··· RECORDED INFORMATION ···

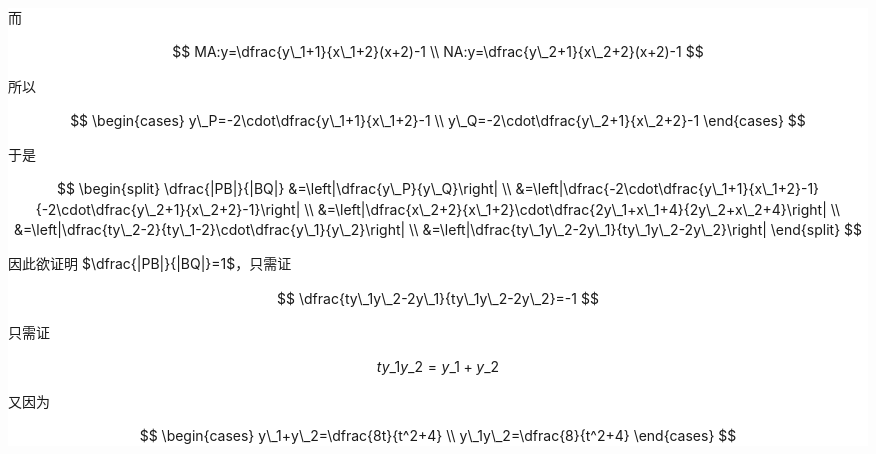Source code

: 而

$$
MA:y=\dfrac{y\_1+1}{x\_1+2}(x+2)-1
\\
NA:y=\dfrac{y\_2+1}{x\_2+2}(x+2)-1
$$

所以

$$
\begin{cases}
y\_P=-2\cdot\dfrac{y\_1+1}{x\_1+2}-1
\\
y\_Q=-2\cdot\dfrac{y\_2+1}{x\_2+2}-1
\end{cases}
$$

于是

$$
\begin{split}
\dfrac{|PB|}{|BQ|}
&=\left|\dfrac{y\_P}{y\_Q}\right|
\\
&=\left|\dfrac{-2\cdot\dfrac{y\_1+1}{x\_1+2}-1}{-2\cdot\dfrac{y\_2+1}{x\_2+2}-1}\right|
\\
&=\left|\dfrac{x\_2+2}{x\_1+2}\cdot\dfrac{2y\_1+x\_1+4}{2y\_2+x\_2+4}\right|
\\
&=\left|\dfrac{ty\_2-2}{ty\_1-2}\cdot\dfrac{y\_1}{y\_2}\right|
\\
&=\left|\dfrac{ty\_1y\_2-2y\_1}{ty\_1y\_2-2y\_2}\right|
\end{split}
$$

因此欲证明 $\dfrac{|PB|}{|BQ|}=1$，只需证

$$
\dfrac{ty\_1y\_2-2y\_1}{ty\_1y\_2-2y\_2}=-1
$$

只需证

$$
ty\_1y\_2=y\_1+y\_2
$$

又因为

$$
\begin{cases}
y\_1+y\_2=\dfrac{8t}{t^2+4}
\\
y\_1y\_2=\dfrac{8}{t^2+4}
\end{cases}
$$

···

▶ [WHAT YOU HAVE TO DO]: I need each line of the entries that holds the string "left" located and copied.

▶ [YOUR SOLUTION]:
&=\left|\dfrac{y\_P}{y\_Q}\right|
&=\left|\dfrac{-2\cdot\dfrac{y\_1+1}{x\_1+2}-1}{-2\cdot\dfrac{y\_2+1}{x\_2+2}-1}\right|
&=\left|\dfrac{x\_2+2}{x\_1+2}\cdot\dfrac{2y\_1+x\_1+4}{2y\_2+x\_2+4}\right|
&=\left|\dfrac{ty\_2-2}{ty\_1-2}\cdot\dfrac{y\_1}{y\_2}\right|
&=\left|\dfrac{ty\_1y\_2-2y\_1}{ty\_1y\_2-2y\_2}\right|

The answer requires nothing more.